Die Lösung kann nur sein, dass wir in Zusammenarbeit mit den Schulräten und dem Ministerium eine Atmosphäre schaffen, in der Freiraum besteht und in der man frei über Probleme sprechen kann. Nur wenn viel miteinander geredet wird, werden diese gegenseitigen Vorurteile abgebaut. Das Problem ist aber sicher da und lässt sich nicht ganz lösen.

Was raten Sie Eltern in einer solchen Situation?
Da rate ich auf jeden Fall, eine Vertrauensperson hinzuzuziehen, die eine entsprechende Position hat. Das kann der Schulelternsprecher sein. Er kann eine ganz wichtige ausgleichende Position einnehmen. Er kann das in seiner Funktion machen und muss nicht persönlich sprechen. Ansonsten gibt es auch durchaus Schulen mit einer guten Schulleitung, an die man sich wenden kann. 

Auf der Seite des Landeselternrats gibt es Kategorien für einzelne Regionen, Südbrandenburg ist da ein weißer Fleck. Sind die Eltern hier weniger engagiert oder liegt hier das Paradies des Brandenburger Schulsystems?

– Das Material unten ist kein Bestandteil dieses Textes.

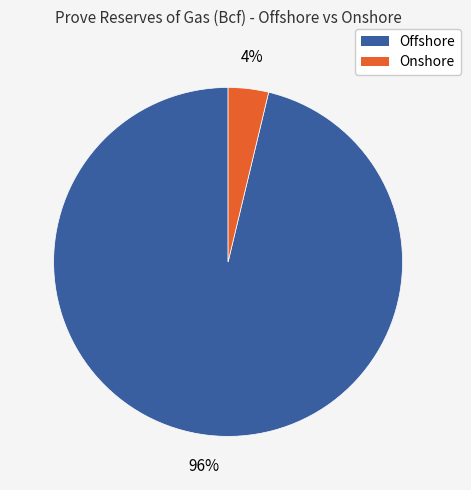

To the nearest percent, what is the average slice percentage?

50%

Das ist mehr zufällig. Wenn in der Presse ein Thema hochkocht oder entsprechende Aktivitäten der Kreiselternräte bestehen, die sich auch an uns wenden, dann stellen wir das in diese Kategorien ein. Es kann auch durchaus sein, dass in Südbrandenburg die Eltern aktiv sind, uns aber nicht informieren.

Sind Ihnen besondere Probleme in unserer Region bekannt?

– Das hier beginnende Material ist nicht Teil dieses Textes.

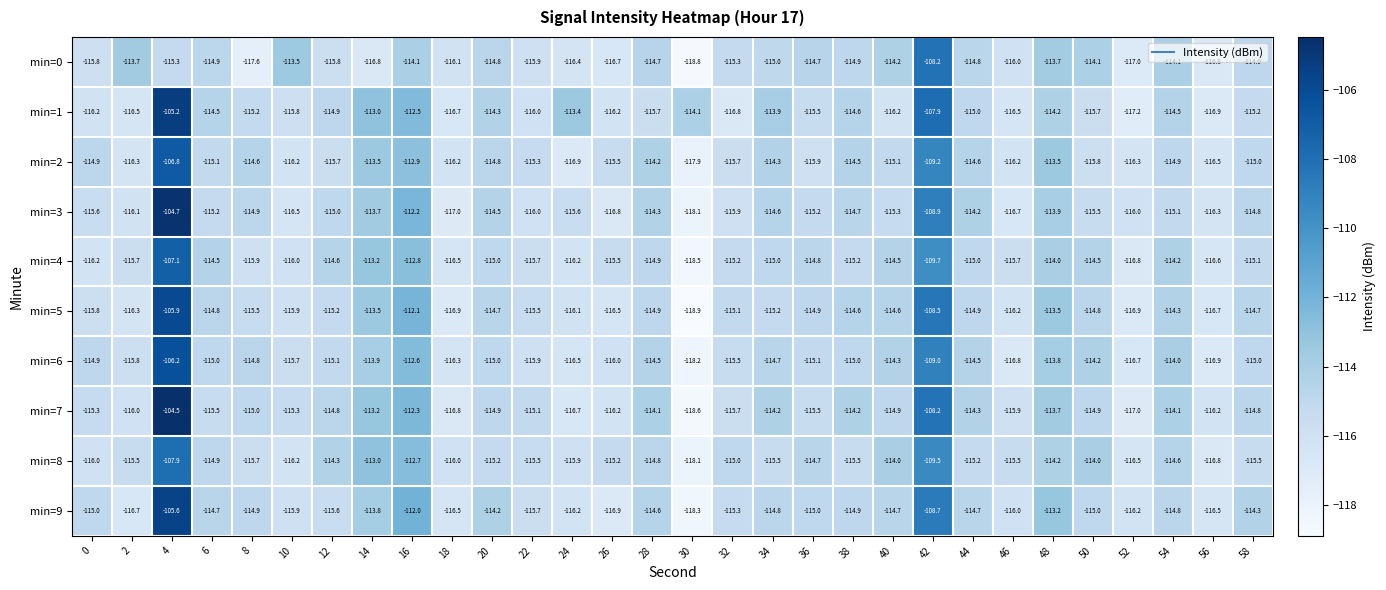

How many data points in min=7 are less than -114?

25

Brandenburg ist grundsätzlich zweigeteilt: in den Speckgürtel und den ländlichen Raum. Der südliche Bereich ist ähnlich wie die Uckermark und die Prignitz von dem Bevölkerungsrückgang geprägt. Wir diskutieren momentan die Kriterien, nach denen Schulen in solchen Regionen erhalten bleiben können. Da ist Südbrandenburg sicher besonders betroffen. Wir wollen einerseits zumutbare Schulwege, aber andererseits auch eine gewisse Qualität vor allem in den Grundschulen aufrecht erhalten. Wir sehen eine Lösung darin, Kleinstgrundschulen für Kinder von der 1. bis 4. Klasse zu erhalten. Lehrer sind in der Lage, die 1. und 2. Klasse sowie die 3. und 4. Klasse zusammen zu unterrichten, sodass man auch mit 30 bis 40 Schülern Grundschule als „Filiale“ betreiben könnte. Ab dem 5. Schuljahr spielt aber der fachliche Bereich eine wichtige Rolle, sodass wir ab diesem Schuljahr eher dazu tendieren, Schüler in größeren Einheiten zusammen zu fassen und auch weitere Schulwege in Kauf zu nehmen.